### TO-DO ITEM:
Recast every line of text in the material below as a numbered list, skipping blank lines. Leave the pictures out of the answer.

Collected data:
# # # # #

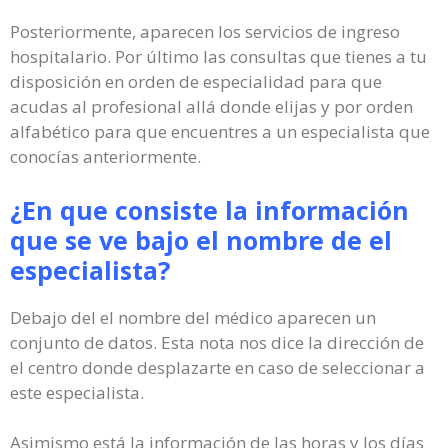
Posteriormente, aparecen los servicios de ingreso
hospitalario. Por último las consultas que tienes a tu
disposición en orden de especialidad para que
acudas al profesional allá donde elijas y por orden
alfabético para que encuentres a un especialista que
conocías anteriormente.
¿En que consiste la información
que se ve bajo el nombre de el
especialista?
Debajo del el nombre del médico aparecen un
conjunto de datos. Esta nota nos dice la dirección de
el centro donde desplazarte en caso de seleccionar a
este especialista.
Asimismo está la información de las horas y los días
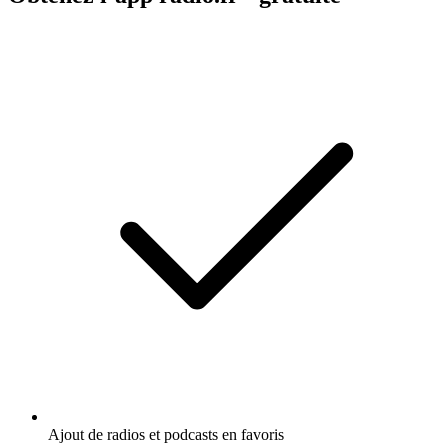
Ajout de radios et podcasts en favoris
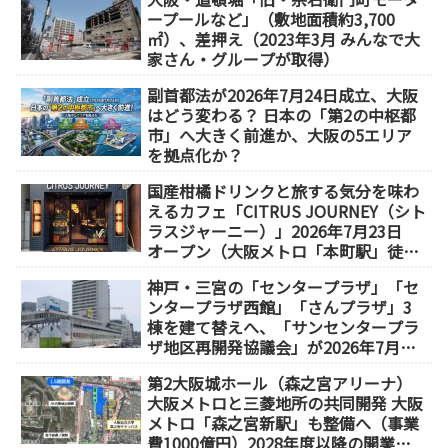
ープールなど」（敷地面積約3,700
㎡）、差押え（2023年3月 みんなで大
家さん・グループが取得）
副首都法が2026年7月24日成立、大阪
はどう変わる？ 日本の「第2の中枢都
市」へ大きく前進か、大阪の5エリア
を拠点化か？
国産柑橘ドリンクと旅する気分を味わ
えるカフェ「CITRUS JOURNEY（シト
ラスジャーニー）」2026年7月23日
オープン（大阪メトロ「本町駅」徒歩
1分）
神戸・三宮の「センタープラザ」「セ
ンタープラザ西館」「さんプラザ」3
棟を建て替えへ、「サンセンタープラ
ザ地区再開発協議会」が2026年7月発
足
第2大阪城ホール（森之宮アリーナ）
大阪メトロと三菱地所の共同開発 大阪
メトロ「森之宮新駅」も整備へ（事業
費1000億円）2028年度以降の開業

# # # # #

### EXERCISE ANSWER:
1. Posteriormente, aparecen los servicios de ingreso
2. hospitalario. Por último las consultas que tienes a tu
3. disposición en orden de especialidad para que
4. acudas al profesional allá donde elijas y por orden
5. alfabético para que encuentres a un especialista que
6. conocías anteriormente.
7. ¿En que consiste la información
8. que se ve bajo el nombre de el
9. especialista?
10. Debajo del el nombre del médico aparecen un
11. conjunto de datos. Esta nota nos dice la dirección de
12. el centro donde desplazarte en caso de seleccionar a
13. este especialista.
14. Asimismo está la información de las horas y los días
15. Ajout de radios et podcasts en favoris
16. ープールなど」（敷地面積約3,700
17. ㎡）、差押え（2023年3月 みんなで大
18. 家さん・グループが取得）
19. 副首都法が2026年7月24日成立、大阪
20. はどう変わる？ 日本の「第2の中枢都
21. 市」へ大きく前進か、大阪の5エリア
22. を拠点化か？
23. 国産柑橘ドリンクと旅する気分を味わ
24. えるカフェ「CITRUS JOURNEY（シト
25. ラスジャーニー）」2026年7月23日
26. オープン（大阪メトロ「本町駅」徒歩
27. 1分）
28. 神戸・三宮の「センタープラザ」「セ
29. ンタープラザ西館」「さんプラザ」3
30. 棟を建て替えへ、「サンセンタープラ
31. ザ地区再開発協議会」が2026年7月発
32. 足
33. 第2大阪城ホール（森之宮アリーナ）
34. 大阪メトロと三菱地所の共同開発 大阪
35. メトロ「森之宮新駅」も整備へ（事業
36. 費1000億円）2028年度以降の開業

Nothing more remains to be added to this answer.